Formar fisiatras para los próximos treinta años
Un Congreso de Residentes tiene un significado particular porque coloca la formación en el centro de la discusión. Quienes hoy están aprendiendo la especialidad ejercerán en un escenario distinto al que conocimos sus profesores. Encontrarán pacientes más informados, nuevas tecnologías, inteligencia artificial, terapias cada vez más personalizadas y una creciente necesidad de demostrar resultados funcionales y valor en salud.
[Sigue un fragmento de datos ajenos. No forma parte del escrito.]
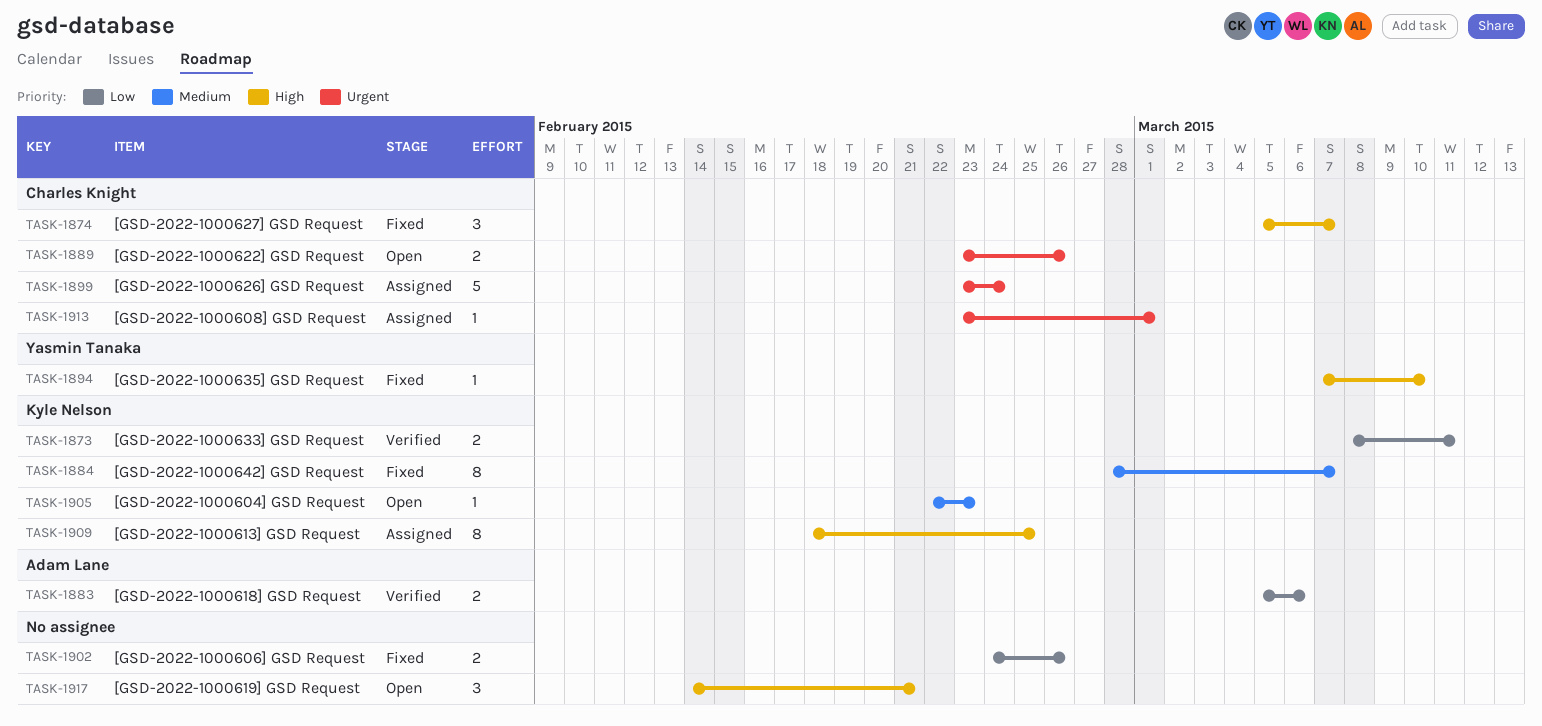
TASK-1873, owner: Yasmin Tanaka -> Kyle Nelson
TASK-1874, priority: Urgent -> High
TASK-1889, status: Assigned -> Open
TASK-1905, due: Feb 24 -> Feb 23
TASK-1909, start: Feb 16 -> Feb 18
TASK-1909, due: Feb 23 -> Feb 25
Nuestra responsabilidad como docentes no consiste solamente en transmitir técnicas. Debemos formar especialistas capaces de hacer preguntas, cuestionar prácticas que no aportan valor, trabajar con otras disciplinas y generar investigación desde los problemas reales de nuestros pacientes. También debemos defender un principio que sigue siendo vigente a pesar de todos los avances: rehabilitar no es simplemente recuperar una estructura; es favorecer funcionamiento, autonomía y participación.
El futuro de la rehabilitación se construye hoy
Celebrar treinta años del Congreso de Residentes es una oportunidad para mirar hacia atrás con gratitud, pero principalmente para preguntarnos qué especialidad queremos construir hacia adelante. La Medicina Física y Rehabilitación ha ampliado sus fronteras y hoy tiene la posibilidad de participar de manera mucho más temprana y decisiva en las rutas de atención.
El desafío para los próximos años será consolidar ese papel sin perder nuestra esencia. Podemos incorporar robótica, intervencionismo, neurofisiología, ecografía y nuevas formas de analizar el sistema nervioso, pero el objetivo seguirá siendo el mismo: lograr que una persona funcione mejor en su vida real. Después de treinta años de Congreso de Residentes, quizá esa sea la mejor manera de definir nuestra evolución: hemos incorporado nuevas herramientas, pero seguimos poniendo la función y a la persona en el centro.
Las opiniones expresadas en esta columna pertenecen exclusivamente a su autor y no comprometen la línea editorial de CONSULTORSALUD.